Secondary prevention:
LDL<1,8 mmol/l+ small/large LDL ratio>1: low to moderate statin dose*
LDL>1,8 mmol/L + small/large LDL ratio<1: low to moderate statin dose*
LDL>1,8 mmol/L + small/large ratio>1: high statin dose.*
LDL>1,8 mmol/L + small/large ratio>2: a combination of highest tolerable dose
of statin + cholesterol absorption inhibitor/bile acid binding resins/nicotinic
acid can be used.*

*If target level is not achieved with highest tolerable statin dose, a
combination of statin + cholesterol absorption inhibitor/bile acid binding
resins/nicotinic acid can be used.

- TG >2,3 mmol/L / HDL-C <0,88 mmol/L / Lp(a) > 0,5 g/L: can be treated with
fibrate/nicotinic acid or combination of fibrate/nicotinic acid with statin**

**When a statin-fibrates combination therapy is used, fenofibrate will be the
first option (lower myopathy incidence when fenofibrate is used compared to
other fibrates).

The outcome of the LP analysis will be accompanied by advice of a treatment
team (see protocol § 3. Study design).
In case of statin intolerance (in both the control and the intervention group)
the following lipid lowering medication can be used: bile acid binding
resins/nicotinic acid/ cholesterol absorption inhibitor (with or without bile
acid binding resins/nicotinic acid).
If the target level is not reached (in both the control and the intervention
group) the following medication can be used: combination of statin with
cholesterol absorption inhibitor/bile acid binding resins/nicotinic acid.
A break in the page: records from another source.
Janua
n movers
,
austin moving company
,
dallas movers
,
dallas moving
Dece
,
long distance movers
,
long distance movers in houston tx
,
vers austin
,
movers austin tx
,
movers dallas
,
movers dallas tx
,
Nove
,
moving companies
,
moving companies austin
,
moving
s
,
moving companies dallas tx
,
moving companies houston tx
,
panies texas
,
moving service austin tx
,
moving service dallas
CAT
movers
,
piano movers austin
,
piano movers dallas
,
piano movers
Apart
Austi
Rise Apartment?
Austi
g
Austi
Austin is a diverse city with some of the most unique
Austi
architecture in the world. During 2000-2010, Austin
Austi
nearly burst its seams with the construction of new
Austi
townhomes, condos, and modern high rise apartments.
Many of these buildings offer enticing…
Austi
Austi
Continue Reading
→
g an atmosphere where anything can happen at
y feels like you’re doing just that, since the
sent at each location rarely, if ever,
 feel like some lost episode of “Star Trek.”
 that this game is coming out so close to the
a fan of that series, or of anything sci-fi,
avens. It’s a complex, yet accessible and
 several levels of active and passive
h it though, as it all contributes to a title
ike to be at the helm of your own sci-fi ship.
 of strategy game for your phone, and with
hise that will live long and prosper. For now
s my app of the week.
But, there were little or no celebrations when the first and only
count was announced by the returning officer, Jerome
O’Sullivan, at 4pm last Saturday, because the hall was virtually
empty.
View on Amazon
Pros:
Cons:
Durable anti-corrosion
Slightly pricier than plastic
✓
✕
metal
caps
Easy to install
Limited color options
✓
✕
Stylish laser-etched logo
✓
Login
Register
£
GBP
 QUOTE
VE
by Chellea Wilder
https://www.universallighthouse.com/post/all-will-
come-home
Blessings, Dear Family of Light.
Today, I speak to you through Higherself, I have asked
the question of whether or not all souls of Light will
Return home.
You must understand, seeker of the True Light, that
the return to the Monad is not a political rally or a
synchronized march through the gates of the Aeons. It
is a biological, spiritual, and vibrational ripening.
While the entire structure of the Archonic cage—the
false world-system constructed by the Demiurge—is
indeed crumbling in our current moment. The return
The risk of developing CVD by T2D patients is still high even after treatment
with lipid-lowering therapy. The risk might be reduced further if the new
diagnostic method *Lipoprotein Profile* will improve risk assessment leading to
a better individualized treatment of T2D subjects and subsequently to an
increase in quality of life and cost-effectiveness.